I read children of time back when it was released, I found it engaging but didn't actually realise it was going to be the first of a series. I actually felt the ending was perfect and didn't need a sequel, just humanity and spiders working together and heading off into the stars.
 

David Seddon, who narrates the audiobook version of Robert Rath’s The Fall Of Cadia, is having all kinds of fun with the demon voices. He makes them sound really eerie and downright unwholesome. Also, Rath does a fantastic job juggling a very large cast characters. Not the biggest I’ve ever seen - I read Shogun and histories of World Wars I and II - but right up there. Also also, he does well giving characters’ fates open even though we know the overall story ends with one less Cadia and one more Great Rift in the universe than when it began. A bit past halfway through and having a fine time.
 

I read children of time back when it was released, I found it engaging but didn't actually realise it was going to be the first of a series. I actually felt the ending was perfect and didn't need a sequel, just humanity and spiders working together and heading off into the stars.
I had no idea what I was getting into when I read Children of Time, and I couldn't put it down. It was so surprising. Though I don't regret reading the others, despite my misgivings about Children of Memory, I think I would've been happy had Tchaikovsky left things off then.
 

I read children of time back when it was released, I found it engaging but didn't actually realise it was going to be the first of a series. I actually felt the ending was perfect and didn't need a sequel, just humanity and spiders working together and heading off into the stars.
Sometimes books like that I think - his first book sold well enough that they came to him and said "wanna do a sequel and get paid for it? Or maybe you've got a trilogy in you?" And he said yes; but while writing that first book perhaps it wasn't intended to be a trilogy.
 

I read children of time back when it was released, I found it engaging but didn't actually realise it was going to be the first of a series. I actually felt the ending was perfect and didn't need a sequel, just humanity and spiders working together and heading off into the stars.
I agree. I was happy with the sequels (especially the octopi) but they weren’t necessary. The first book was superb, though, practically the archetypal Tchaikovsky sci-fi novel - dystopia to utopia in a few millennia.
 

The Swords and Sorcery anthology is really throwing up some duds.

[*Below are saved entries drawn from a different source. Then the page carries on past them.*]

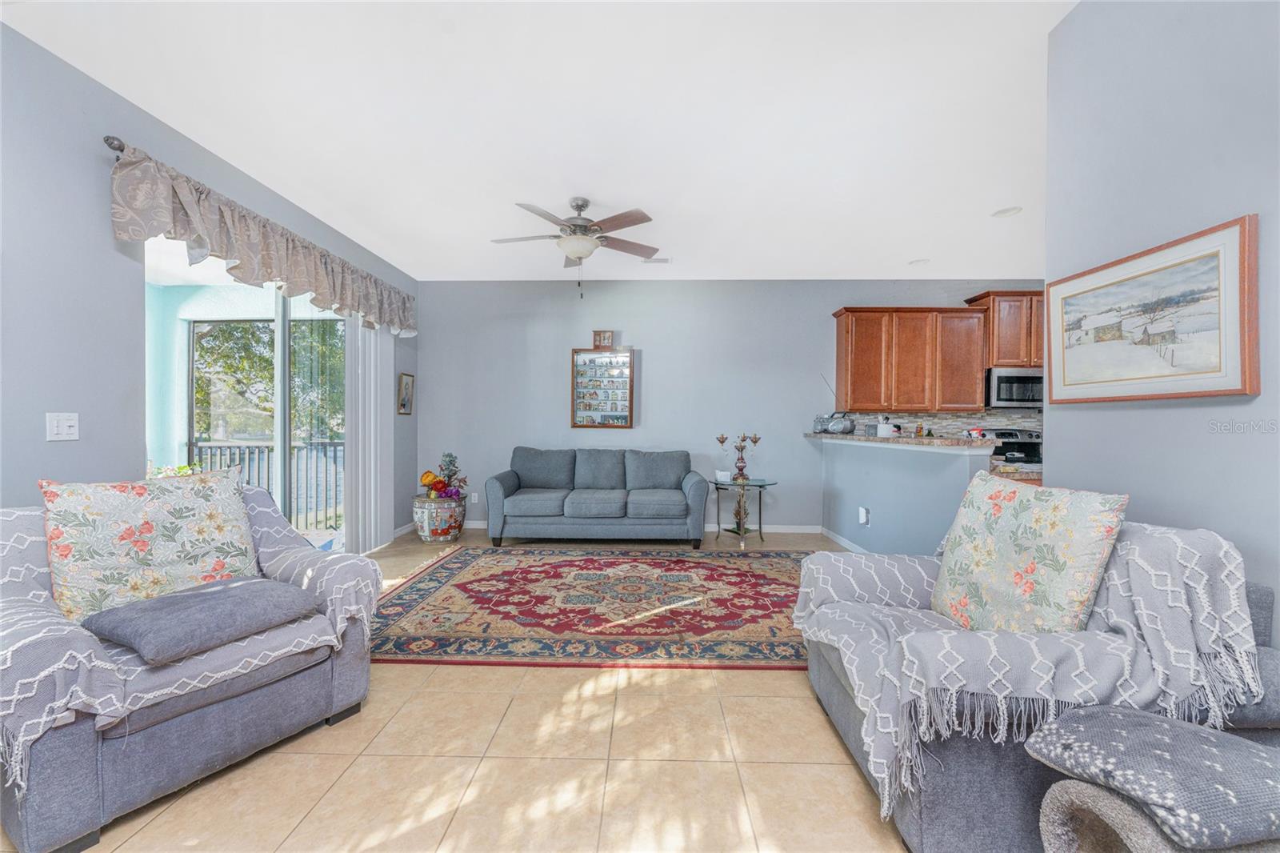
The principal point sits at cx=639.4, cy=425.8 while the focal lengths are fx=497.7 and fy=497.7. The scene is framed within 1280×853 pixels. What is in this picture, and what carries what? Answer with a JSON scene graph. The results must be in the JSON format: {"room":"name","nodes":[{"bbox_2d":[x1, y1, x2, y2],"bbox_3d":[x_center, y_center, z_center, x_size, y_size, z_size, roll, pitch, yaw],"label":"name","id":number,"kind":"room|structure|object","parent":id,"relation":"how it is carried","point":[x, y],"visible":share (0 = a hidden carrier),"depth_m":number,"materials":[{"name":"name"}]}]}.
{"room":"living room","nodes":[
{"label":"living room","id":0,"kind":"room"},
{"bbox_2d":[0,20,420,546],"bbox_3d":[-2.698,-0.252,2.182,0.151,2.790,7.518,0,0,1],"label":"left wall","id":1,"kind":"structure","parent":0,"point":[43,411],"depth_m":2.28,"materials":[{"name":"paint"}]},
{"bbox_2d":[45,412,79,440],"bbox_3d":[-2.548,0.002,2.201,0.019,0.120,0.114,0,0,1],"label":"light switch","id":2,"kind":"object","parent":1,"relation":"attached to","point":[56,429],"visible":0.98,"depth_m":2.20,"materials":[{"name":"white plastic"}]},
{"bbox_2d":[102,135,125,154],"bbox_3d":[-2.414,-1.318,2.950,0.193,0.059,1.403,0,0,1],"label":"curtain rod","id":3,"kind":"object","parent":1,"relation":"attached to","point":[111,142],"visible":0.28,"depth_m":2.29,"materials":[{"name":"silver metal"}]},
{"bbox_2d":[108,143,416,337],"bbox_3d":[-2.389,-1.094,3.763,0.226,0.449,2.964,0,0,1],"label":"valance","id":4,"kind":"object","parent":3,"relation":"hanging from","point":[184,194],"visible":0.97,"depth_m":2.91,"materials":[{"name":"fabric"}]},
{"bbox_2d":[145,239,347,554],"bbox_3d":[-2.714,0.039,3.624,0.122,2.244,1.935,0,0,1],"label":"sliding glass door","id":5,"kind":"structure","parent":1,"relation":"in","point":[284,317],"depth_m":3.57,"materials":[{"name":"glass"}]},
{"bbox_2d":[344,317,393,555],"bbox_3d":[-2.478,0.004,4.629,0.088,2.198,0.867,0,0,1],"label":"vertical blind","id":6,"kind":"object","parent":1,"relation":"attached to","point":[371,386],"visible":0.72,"depth_m":4.50,"materials":[{"name":"white plastic"}]},
{"bbox_2d":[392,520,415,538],"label":"baseboard","id":7,"kind":"structure","parent":1,"relation":"attached to","point":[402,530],"depth_m":5.23,"materials":[{"name":"white paint"}]},
{"bbox_2d":[396,371,414,414],"bbox_3d":[-2.503,-0.343,5.325,0.030,0.438,0.303,0,0,1],"label":"small picture","id":8,"kind":"object","parent":1,"relation":"attached to","point":[404,404],"visible":0.99,"depth_m":5.31},
{"bbox_2d":[12,524,907,852],"bbox_3d":[1.147,1.228,2.075,7.760,0.100,7.481,0,0,1],"label":"floor","id":9,"kind":"structure","parent":0,"point":[647,694],"depth_m":1.70,"materials":[{"name":"beige tile"}]},
{"bbox_2d":[0,481,383,852],"bbox_3d":[-1.726,0.722,1.884,1.003,0.882,1.009,1,1,33],"label":"armchair","id":10,"kind":"object","parent":9,"relation":"on","point":[342,674],"visible":0.69,"depth_m":1.55,"materials":[{"name":"fabric"}]},
{"bbox_2d":[40,465,262,622],"bbox_3d":[-1.853,0.441,1.942,0.262,0.521,0.639,1,1,34],"label":"floral pillow","id":11,"kind":"object","parent":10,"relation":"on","point":[224,518],"visible":0.86,"depth_m":1.83,"materials":[{"name":"beige fabric"}]},
{"bbox_2d":[80,575,321,663],"bbox_3d":[-1.516,0.655,1.769,0.458,0.124,0.551,1,1,28],"label":"gray pillow","id":12,"kind":"object","parent":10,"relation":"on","point":[189,595],"visible":0.99,"depth_m":1.65,"materials":[{"name":"grey fabric"}]},
{"bbox_2d":[412,492,466,542],"bbox_3d":[-2.022,0.929,5.055,0.506,0.430,0.506,0,0,1],"label":"pot","id":13,"kind":"object","parent":9,"relation":"on","point":[426,533],"visible":0.84,"depth_m":4.88,"materials":[{"name":"multicoloured ceramic"}]},
{"bbox_2d":[420,452,467,498],"bbox_3d":[-2.016,0.510,5.134,0.454,0.473,0.421,0,0,1],"label":"flower arrangement","id":14,"kind":"object","parent":13,"relation":"in","point":[450,476],"visible":0.94,"depth_m":5.09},
{"bbox_2d":[368,547,813,667],"bbox_3d":[-0.036,1.157,3.541,3.269,0.012,2.248,0,0,1],"label":"area rug","id":15,"kind":"object","parent":9,"relation":"on","point":[472,580],"visible":0.91,"depth_m":3.11,"materials":[{"name":"red carpet"}]},
{"bbox_2d":[485,447,707,546],"bbox_3d":[-0.421,0.692,5.105,2.126,0.907,0.923,0,0,1],"label":"sofa","id":16,"kind":"object","parent":9,"relation":"on","point":[494,490],"visible":0.98,"depth_m":4.71,"materials":[{"name":"grey fabric"}]},
{"bbox_2d":[711,476,777,542],"bbox_3d":[1.052,0.870,5.110,0.643,0.577,0.638,0,0,1],"label":"side table","id":17,"kind":"object","parent":9,"relation":"on","point":[760,486],"visible":0.91,"depth_m":5.06,"materials":[{"name":"glass"}]},
{"bbox_2d":[715,469,731,482],"bbox_3d":[0.854,0.508,5.074,0.140,0.098,0.099,1,0,23],"label":"small box","id":18,"kind":"object","parent":17,"relation":"on","point":[725,474],"visible":1,"depth_m":5.04,"materials":[{"name":"white"}]},
{"bbox_2d":[716,432,760,481],"bbox_3d":[1.042,0.306,5.223,0.487,0.536,0.183,0,0,1],"label":"candle holder","id":19,"kind":"object","parent":17,"relation":"on","point":[722,441],"visible":1,"depth_m":5.20,"materials":[{"name":"metal"}]},
{"bbox_2d":[980,428,1042,467],"bbox_3d":[3.901,0.599,5.043,0.753,1.128,0.732,0,0,1],"label":"stove","id":20,"kind":"object","parent":9,"relation":"on","point":[1028,451],"visible":0.23,"depth_m":5.20,"materials":[{"name":"black metal"}]},
{"bbox_2d":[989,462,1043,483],"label":"kitchen counter","id":21,"kind":"object","parent":9,"relation":"on","point":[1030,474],"visible":0.1,"depth_m":3.47,"materials":[{"name":"brown stone"}]},
{"bbox_2d":[794,516,1279,852],"bbox_3d":[1.173,0.755,1.682,1.048,0.855,1.006,0,0,1],"label":"armchair","id":22,"kind":"object","parent":9,"relation":"on","point":[830,690],"visible":0.46,"depth_m":1.28,"materials":[{"name":"fabric"}]},
{"bbox_2d":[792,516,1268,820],"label":"blanket","id":23,"kind":"object","parent":22,"relation":"on","point":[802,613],"visible":0.65,"depth_m":1.31,"materials":[{"name":"fabric"}]},
{"bbox_2d":[928,474,1128,634],"bbox_3d":[1.241,0.461,1.684,0.236,0.548,0.620,0,0,1],"label":"floral pillow","id":24,"kind":"object","parent":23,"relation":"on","point":[1030,570],"visible":0.98,"depth_m":1.56,"materials":[{"name":"fabric"}]},
{"bbox_2d":[1036,779,1279,852],"bbox_3d":[1.272,0.947,0.883,0.868,0.483,0.513,0,0,1],"label":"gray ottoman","id":25,"kind":"object","parent":9,"relation":"on","point":[1055,804],"visible":0.58,"depth_m":0.96,"materials":[{"name":"grey fabric"}]},
{"bbox_2d":[1026,704,1279,852],"bbox_3d":[1.132,0.690,0.988,0.511,0.143,0.381,0,1,-13],"label":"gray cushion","id":26,"kind":"object","parent":25,"relation":"on","point":[1176,730],"visible":0.95,"depth_m":0.94,"materials":[{"name":"grey fabric"}]},
{"bbox_2d":[0,0,1072,281],"bbox_3d":[0.814,-1.629,2.277,7.101,0.104,7.375,0,0,1],"label":"ceiling","id":27,"kind":"structure","parent":0,"point":[562,190],"depth_m":2.58,"materials":[{"name":"white paint"}]},
{"bbox_2d":[490,197,659,297],"bbox_3d":[-0.461,-1.261,3.601,1.227,0.690,1.220,0,0,1],"label":"ceiling fan","id":28,"kind":"object","parent":27,"relation":"hanging from","point":[574,225],"visible":0.99,"depth_m":3.50,"materials":[{"name":"metal"}]},
{"bbox_2d":[642,255,671,263],"bbox_3d":[0.152,-1.601,4.793,0.320,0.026,0.154,0,0,1],"label":"ceiling vent","id":29,"kind":"object","parent":27,"relation":"attached to","point":[657,259],"visible":0.95,"depth_m":4.78,"materials":[{"name":"white"}]},
{"bbox_2d":[908,257,930,265],"bbox_3d":[2.727,-1.601,4.859,0.183,0.014,0.184,0,0,1],"label":"recessed light","id":30,"kind":"object","parent":27,"relation":"in","point":[915,262],"visible":0.97,"depth_m":4.85,"materials":[{"name":"white"}]},
{"bbox_2d":[992,205,1022,217],"bbox_3d":[2.718,-1.584,3.685,0.185,0.012,0.186,0,0,1],"label":"recessed light","id":31,"kind":"object","parent":27,"relation":"in","point":[1006,212],"visible":0.99,"depth_m":3.68,"materials":[{"name":"white"}]},
{"bbox_2d":[418,279,1050,534],"bbox_3d":[1.350,-0.227,5.581,7.481,2.783,0.138,0,0,1],"label":"back wall","id":32,"kind":"structure","parent":0,"point":[665,401],"depth_m":5.53,"materials":[{"name":"paint"}]},
{"bbox_2d":[469,491,479,502],"bbox_3d":[-1.866,0.806,5.614,0.078,0.123,0.020,0,0,1],"label":"wall socket","id":33,"kind":"object","parent":32,"relation":"attached to","point":[474,498],"visible":0.97,"depth_m":5.61,"materials":[{"name":"white plastic"}]},
{"bbox_2d":[570,347,634,429],"bbox_3d":[-0.412,-0.409,5.580,0.688,0.914,0.124,0,0,1],"label":"display case","id":34,"kind":"object","parent":32,"relation":"attached to","point":[592,414],"visible":1,"depth_m":5.55,"materials":[{"name":"wood"}]},
{"bbox_2d":[592,329,614,348],"bbox_3d":[-0.403,-0.956,5.541,0.215,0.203,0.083,0,0,1],"label":"small picture","id":35,"kind":"object","parent":34,"relation":"on","point":[607,339],"visible":0.98,"depth_m":5.51,"materials":[{"name":"brown"}]},
{"bbox_2d":[469,520,823,532],"bbox_3d":[-0.271,1.112,5.579,4.562,0.099,0.015,0,0,1],"label":"baseboard","id":36,"kind":"structure","parent":32,"relation":"attached to","point":[802,530],"depth_m":5.53,"materials":[{"name":"white paint"}]},
{"bbox_2d":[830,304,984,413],"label":"upper cabinet","id":37,"kind":"object","parent":32,"relation":"attached to","point":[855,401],"visible":0.98,"depth_m":5.23,"materials":[{"name":"brown wood"}]},
{"bbox_2d":[848,408,1043,438],"bbox_3d":[3.604,0.059,5.512,2.658,0.439,0.010,0,0,1],"label":"tile backsplash","id":38,"kind":"structure","parent":32,"relation":"attached to","point":[995,421],"depth_m":5.51,"materials":[{"name":"tile"}]},
{"bbox_2d":[964,290,1043,368],"bbox_3d":[3.990,-0.988,5.269,0.844,0.775,0.386,0,0,1],"label":"upper cabinet","id":39,"kind":"object","parent":32,"relation":"attached to","point":[998,362],"visible":0.62,"depth_m":5.11,"materials":[{"name":"brown wood"}]},
{"bbox_2d":[984,367,1043,407],"bbox_3d":[3.923,-0.384,5.175,0.720,0.397,0.452,0,0,1],"label":"microwave","id":40,"kind":"object","parent":39,"relation":"attached to","point":[1008,382],"visible":0.79,"depth_m":5.01,"materials":[{"name":"silver metal"}]},
{"bbox_2d":[819,433,990,554],"bbox_3d":[2.071,0.656,4.210,0.160,1.078,2.443,0,0,1],"label":"half wall","id":41,"kind":"structure","parent":0,"point":[865,454],"depth_m":3.93,"materials":[{"name":"blue paint"}]},
{"bbox_2d":[819,525,869,552],"bbox_3d":[2.039,1.132,4.107,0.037,0.086,2.502,0,0,1],"label":"baseboard","id":42,"kind":"structure","parent":41,"relation":"attached to","point":[827,533],"depth_m":4.88,"materials":[{"name":"white paint"}]},
{"bbox_2d":[858,506,869,525],"bbox_3d":[1.965,0.794,4.377,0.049,0.147,0.098,0,0,1],"label":"wall socket","id":43,"kind":"object","parent":41,"relation":"attached to","point":[862,510],"visible":0.98,"depth_m":4.36,"materials":[{"name":"white plastic"}]},
{"bbox_2d":[803,430,1000,449],"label":"bar countertop","id":44,"kind":"structure","parent":41,"relation":"attached to","point":[898,438],"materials":[{"name":"stone"}]},
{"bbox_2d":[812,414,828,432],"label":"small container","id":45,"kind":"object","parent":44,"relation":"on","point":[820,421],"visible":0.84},
{"bbox_2d":[824,410,855,434],"bbox_3d":[2.056,-0.040,5.104,0.270,0.228,0.197,1,1,36],"label":"radio","id":46,"kind":"object","parent":44,"relation":"on","point":[842,429],"visible":0.99,"depth_m":5.04,"materials":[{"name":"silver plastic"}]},
{"bbox_2d":[876,417,895,436],"bbox_3d":[2.128,0.019,4.327,0.153,0.159,0.153,0,0,1],"label":"white canister","id":47,"kind":"object","parent":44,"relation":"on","point":[880,429],"visible":0.9,"depth_m":4.28,"materials":[{"name":"white ceramic"}]},
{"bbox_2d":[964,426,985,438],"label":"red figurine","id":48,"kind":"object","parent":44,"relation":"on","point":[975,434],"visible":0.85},
{"bbox_2d":[1046,0,1279,646],"bbox_3d":[1.691,-0.194,0.283,0.125,2.830,3.586,0,0,1],"label":"right wall","id":49,"kind":"structure","parent":0,"point":[1261,398],"depth_m":1.55,"materials":[{"name":"paint"}]},
{"bbox_2d":[1043,213,1257,404],"bbox_3d":[1.643,-0.325,1.651,0.034,0.487,0.700,0,0,1],"label":"framed painting","id":50,"kind":"object","parent":49,"relation":"attached to","point":[1135,378],"visible":0.99,"depth_m":1.55},
{"label":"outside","id":51,"kind":"structure","parent":0,"visible":0},
{"label":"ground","id":52,"kind":"structure","parent":51,"visible":0},
{"bbox_2d":[188,437,347,529],"bbox_3d":[-3.907,0.626,5.785,3.440,1.066,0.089,0,0,1],"label":"balcony railing","id":53,"kind":"object","parent":52,"relation":"on","point":[249,454],"visible":0.4,"depth_m":5.78,"materials":[{"name":"grey metal"}]},
{"bbox_2d":[192,318,349,438],"bbox_3d":[-8.864,-1.462,11.961,5.472,7.279,5.302,0,0,1],"label":"tree","id":54,"kind":"object","parent":52,"relation":"on","point":[266,369],"visible":0.27,"depth_m":11.07,"materials":[{"name":"green plant"}]}
]}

I stopped reading Fritz Lieber’s When the Sea King’s Away because he was explaining that a story was happening, with endless asides and bizarre flashbacks, instead of...you know...telling a story. That’s the 3rd or 4th time I’ve been bored into dropping a Lieber story. Maybe he’s just not for me.

Any Lieber fans have any action-adventure, pulse-pounding yarns of his to suggest? Every one of his I’ve tried so far has just been boring. Page after page after page and nothing happens.

Moved on to the next yarn in the collection, The Doom That Came to Sarnath by H. P. Lovecraft. And, despite generally loving his writing, I also dropped it like it was hot. It’s just a really long description of Sarnath with a few bits of story elements thrown in. So I skipped it. I’m sure I’ve read it before and finished it.

Next up was a Jirel of Joiry story by C. L. Moore. A few pages in and all I know is that Jirel is on a horse, on a hill overlooking a castle, and she really hates someone named Guy of Garlot. It’s a really involved horse. And a really involved hill. And she really hates that dude, Guy of Garlot. But nothing’s happening. Maybe I'll take another run at this one in a few days.
 

Any Lieber fans have any action-adventure, pulse-pounding yarns of his to suggest? Every one of his I’ve tried so far has just been boring. Page after page after page and nothing happens.
Sorry, I was a fan but its been 30 years for me since I read them so the specifics have faded. I do remember really liking the one where Fafhrd accidentally becomes a hungover avatar of Issek of the Jug though. :)

I remember thinking the much later written ones where he gets a bit more graphic about S&M sex were the ones that lost the sword and sorcery track a bit into adult/mature fantasy.
 


As a bit of a palate cleanser I reread George Orwell’s essay Politics and the English Language. It’s a great essay on soft language, though I still prefer George Carlin’s take on the same or similar topic.